Touching-in

Andrea Pinotti.

In the last decades, there has been a contemporary debate around the experience of the image in general and the artistic image in particular. In this context, the notion of “seeing-in” plays an important role. Way back in 1980, the British philosopher Richard Wollheim introduced it and, since then, this concept has never been ceasing to stimulate discussion among aestheticians.
Wollheim spoke with Ludwig Wittgenstein. About thirty years earlier, he had dealt with the phenomenon of ambiguous figures in one of the most influential philosophy books of the twentieth century: the Philosophical Investigations. He was particularly struck by the figure of the duck/rabbit, which quietly appeared in 1892 on the illustrated magazine “Fliegende Blätter”, and then it became one of the most famous cases of the psychology of perception:

Putting my eyes on this image, I see the profile of a rabbit (Wittgenstein preferred the hare) looking to the right, its beautiful ears stretched back to the left. After few seconds, as if somewhere a mysterious switch were pushed, a strange change occurs: the rabbit’s ears become the duck’s beak, his muzzle transforms into the back of a head; only the eye remains in its place, but now his gaze is turned to the left (not necessarily in this order: first the duck and then the rabbit).

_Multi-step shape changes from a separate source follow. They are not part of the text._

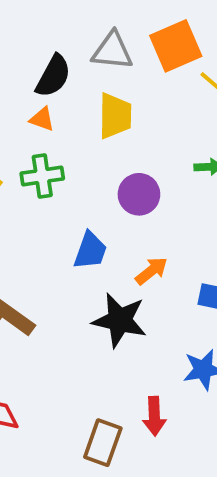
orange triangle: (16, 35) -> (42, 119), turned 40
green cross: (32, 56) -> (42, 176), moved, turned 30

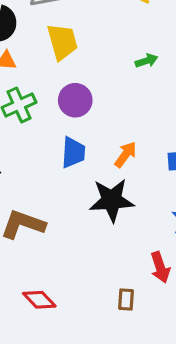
purple circle: (139, 194) -> (75, 100), moved
brown rectangle: (103, 443) -> (126, 300), size x0.6

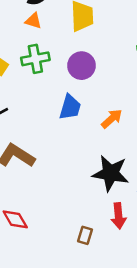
black star: (112, 200) -> (111, 173), moved

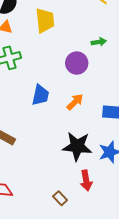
purple circle: (81, 66) -> (77, 63), moved
brown rectangle: (85, 235) -> (60, 198), turned -56

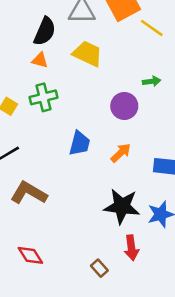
yellow trapezoid: (45, 20) -> (88, 54), turned -60

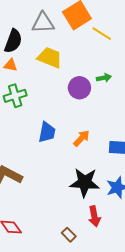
purple circle: (124, 106) -> (79, 88), moved

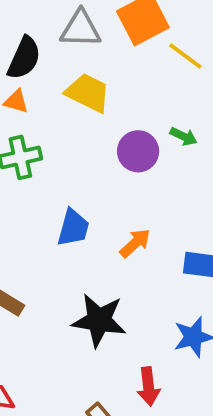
green arrow: (104, 78) -> (184, 136), turned 32
black star: (85, 182) -> (99, 320), moved

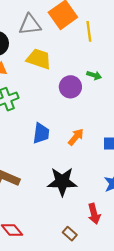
yellow line: (185, 56) -> (89, 31), turned 54

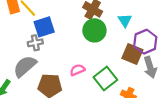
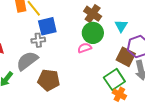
pink semicircle: (77, 70) -> (85, 48), moved
green square: (105, 78) -> (114, 79), moved

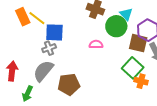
blue square: (47, 26) -> (54, 32), turned 30
green circle: (93, 33) -> (116, 26), moved
pink semicircle: (85, 48) -> (96, 44), turned 32

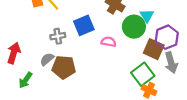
blue square: (54, 32) -> (84, 25), moved, turned -36
gray semicircle: (43, 71) -> (47, 59), size x0.6
brown pentagon: (69, 84) -> (64, 67), moved

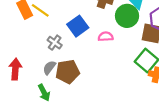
gray cross: (58, 36) -> (55, 43), turned -32
green arrow: (25, 80) -> (44, 93), moved, turned -49

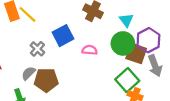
green circle: (127, 16) -> (123, 43), moved

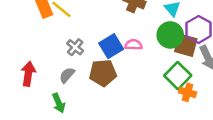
blue square: (63, 36) -> (111, 46), moved
brown pentagon: (46, 80) -> (103, 73), moved

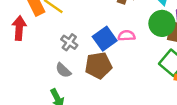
red arrow: (28, 74) -> (19, 28), moved
gray semicircle: (67, 75) -> (63, 70), turned -84

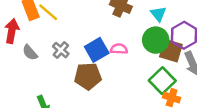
gray semicircle: (63, 70) -> (30, 53), moved

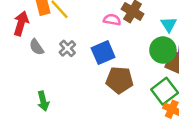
pink semicircle: (119, 49) -> (112, 20), moved
brown pentagon: (88, 76) -> (119, 80), moved

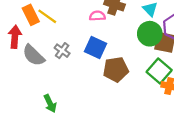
gray semicircle: (36, 47) -> (34, 55), size x1.5
blue square: (103, 53) -> (96, 48), turned -30

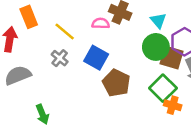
yellow line: (47, 16) -> (65, 31), moved
gray semicircle: (34, 55) -> (18, 75), moved, turned 110
brown pentagon: (116, 69) -> (116, 83), turned 30

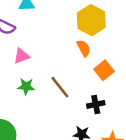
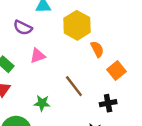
yellow hexagon: (91, 20) -> (77, 25), moved
green star: (26, 86) -> (42, 103), moved

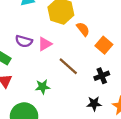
purple semicircle: (23, 28) -> (24, 41), moved
pink triangle: (38, 56) -> (45, 44), moved

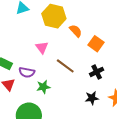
purple semicircle: (24, 41) -> (27, 72), moved
pink triangle: (45, 44) -> (42, 48), turned -32

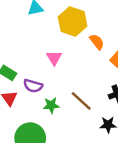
brown line: (65, 66) -> (81, 101), moved

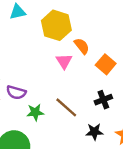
pink triangle: (54, 58) -> (64, 61), moved

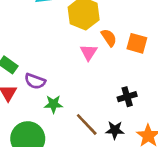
orange square: (106, 64) -> (137, 43), moved, turned -30
brown line: (66, 107) -> (87, 124), moved

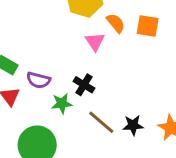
black cross: (127, 97) -> (84, 85), moved, turned -36

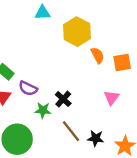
orange square: (148, 26) -> (122, 62), turned -30
pink triangle: (95, 42) -> (112, 98), moved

It’s a static picture, this is not the cinema. Nothing changes in the material configuration of the image: the features of the picture remain the same. And therefore, the perceptive stimulus, that hits the sense of sight, does not undergo any modification. Yet, everything changes at the level of the sense of perception: now I see that figure as a duck, now as a rabbit. “Seeing-as” is the formula adopted by the Viennese philosopher to characterize this curious phenomenon. It is undoubtedly an experience worthy of extreme attention. However, Wollheim points out that this is an experience which fails to explain a crucial factor in our way of relating to images: in fact, the support in which the image appears is neglected by “seeing-as”. It focuses on the figure (the duck rather than the rabbit), without worrying about the medium that allows one or the other animal to appear. Thus, we can understand the meaning of the correction proposed by Wollheim: we must consider not only what we see, but we must also consider what allows the figure to manifest itself. This is the reason that justifies the shift of the preposition: from seeing-as to seeing-in.

Seeing-in presupposes the possibility of coming and going: not between two visions of the same figure (as in the case of seeing-as a duck or a rabbit), but rather between the figure and its own medium. In fact, in front of an image, we can always focus our attention now on the image itself, now on the medium support. In front of a panel or a painted canvas or a photograph, I can decide to look away from the image to concentrate on its material substrate (the cracks in the wood on the painted surface, the texture of the canvas that supports the pigments, the grain of photographic paper).

Of course, even moving images present the same arrangement of figure and support: we understand this when, while we are watching a movie in an open-air cinema, suddenly the summer breeze flexes the screen deforming the faces of the actors; or when, traveling by train, we are watching a video on our cell phone, and a ray of sunlight suddenly illuminates the glass, forcing us to change the angle for continuing to watch the video and not our own face reflected on the screen.

In our cultural tradition, as users of images and, above all, of artistic images, we do not have access to this material substrate except through a particular modulation of seeing-in, which allows us to focus our attention on the support. And, touching it directly is an operation exclusively reserved to restorers, whose delicate task is precisely to take care of wood, canvas and paper. In the eighteenth century, the birth of the contemporary “museum” institution, with the emergence of aesthetics as autonomous discipline, favored the sense of sight (“seeing but not touching”) as the sensorial channel for the artwork pure contemplation without any practical purpose. In the long wave of the Kantian influential doctrine, the aesthetic attitude is satisfied with the object as a pure image, regardless of its actual existence.

It is in this context – still dominant today – the challenge of tactile museums is played out: revealing to the spectator’s experience the possibility of the direct touch of the support usually reserved for restoration professionals. And disclosing it not for a repairing or conservative intent, but for an authentically aesthetic one. In full recognition of the deep meaning of the term “aesthetics”, preserved in its etymological origin of aisthesis, i.e. sensitive, corporeal knowledge as a whole and not just optical. Opening up to appreciate the medium, in its irreducible materiality, that medium hosts and lets the figure to show itself: touching-in.